* [EXTRACT]

** begin **

Advertisement
Advertisement

Marine’s F-35B jet makes debut at Miramar Air Show

Share

Spectators at the Miramar Air Show witnessed the end of an era in Marine aviation and a beginning, when a helicopter that served in the Vietnam War flew its last active duty performance and a stealthy, supersonic F-35B fighter jet flew its San Diego debut.

The CH-46 Sea Knight helicopter is being retired from Marine Corps service and replaced by the MV-22 Osprey tilt-rotor, which can fly faster and farther carrying more weight. The Marine Corps’ last operational squadron of the 1960s-era helicopter will be re-designated this month, making Camp Pendleton-based Marine Medium Helicopter Squadron 364 an Osprey squadron.

One of the snub-nosed, tandem rotor CH-46s, also affectionately called the “Battle Phrog,” was painted in Vietnam-era glossy green. As it flew ahead of three others in standard gunmetal gray, the Marine announcer said the historic aircraft was a tribute to veterans from that long-ago war, eliciting whoops and applause Saturday.

Advertisement

The F-35B Lightning II, the Marine variant of the Joint Strike Fighter under development by lead contractor Lockheed Martin for three services, later demonstrated its ability to hover and land at speeds of just 60 mph on a relatively short strip of runway.

The Corps created the Pentagon’s first operational squadron of F-35 planes in 2012. Yuma-based Marine Fighter Attack Squadron 121 has since flown more than 1,000 sorties totaling about 1,700 flight hours.

The Marine Corps said its plan to become the first service to declare initial operational capability for the jet, in July 2015, is on track despite the temporary grounding of the entire F-35 fleet this summer because of an engine malfunction in the Air Force version.

“This is the most advanced and newest fighter aircraft in the world. … the future of Marine aviation,” Col. John Farnam, commanding officer of Marine Corps Air Station Miramar, said in opening remarks.

F-35 fighter jet

The F-35 and the CH-46 are bookends for the overhaul underway of virtually the entire Marine aviation fleet. The CH-53 Super Stallion, UH-1 Huey and AH-1 Super Cobra helicopters, as well as KC-130 Hercules planes, are being upgraded.

** end **

* [COLLECTED DATA]
** begin **

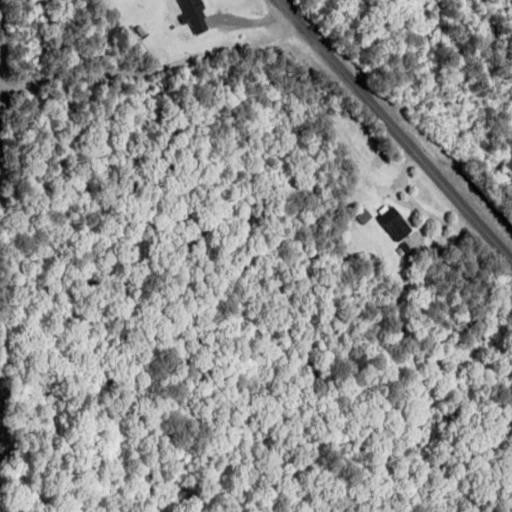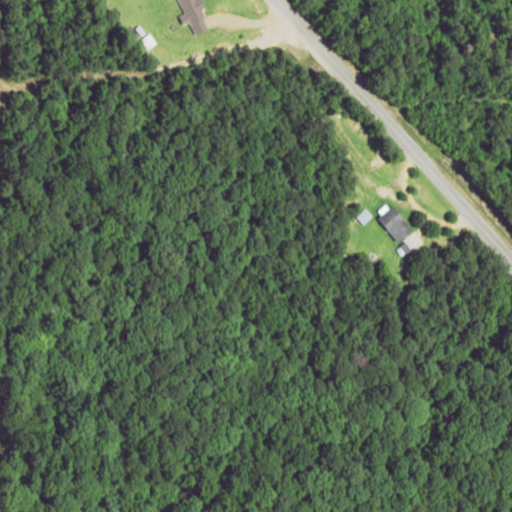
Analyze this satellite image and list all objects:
building: (192, 15)
road: (376, 128)
building: (393, 222)
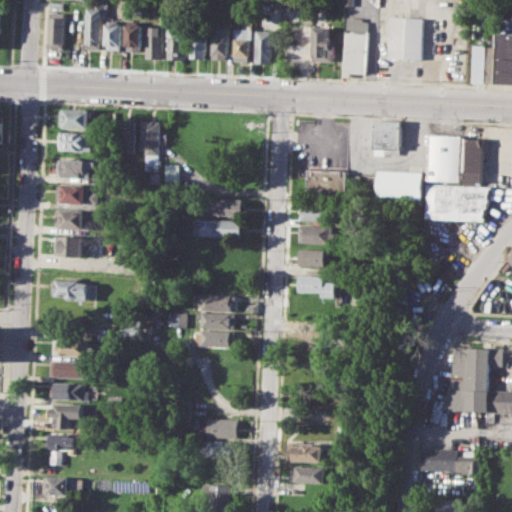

** end **

* [TASKS]
1. Name every aircraft model mentioned in the Miramar Air Show article.
2. Summarize the Miramar Air Show article in two sentences.
3. Please carry the Miramar Air Show article on from its final sentence.
Nothing in the listing is needed here.

* [FINAL ANSWERS]
1. CH-46 Sea Knight, MV-22 Osprey, F-35B Lightning II, CH-53 Super Stallion, UH-1 Huey, AH-1 Super Cobra, KC-130 Hercules

2. At the Miramar Air Show, the Vietnam-era CH-46 Sea Knight helicopter flew its last active duty performance, and the F-35B fighter jet flew its San Diego debut. The CH-46 is being replaced by the MV-22 Osprey, while the F-35B is part of an overhaul of nearly the entire Marine aviation fleet, and the Marine Corps says its plan to declare initial operational capability for the jet in July 2015 is on track.

3.
The Corps intends the F-35B to eventually replace its AV-8B Harrier jump jets and F/A-18 Hornet fighter jets. But the Joint Strike Fighter Program has been dogged by cost overruns and delays, as well as the unsavory distinction during lean economic times of being the most expensive Pentagon weapons program ever.

The latest estimated cost for 2,457 aircraft is $332.3 billion, according to the 2014 annual arms report by the Government Accountability Office.

Lt. Col. Steve Gillette, commanding officer of the F-35 squadron, said they have all 16 jets and a full-strength complement of 280 personnel. In September the squadron began flying specific requirements to prepare for initial operational capability.

The service is dependent on delivery from Lockheed Martin of 2B software before it can declare the jet ready for combat, but Gillette said reports from the Joint Program Office leave the service very confident about its timeline.

“It’s not the full capability … but we will have weapons integrated, we will have combat capability. And the Marine Corps is raising its hand, saying ‘combatant commanders and Mr. President, … it’s available,” said Gillette, 42, of Lincoln, Neb.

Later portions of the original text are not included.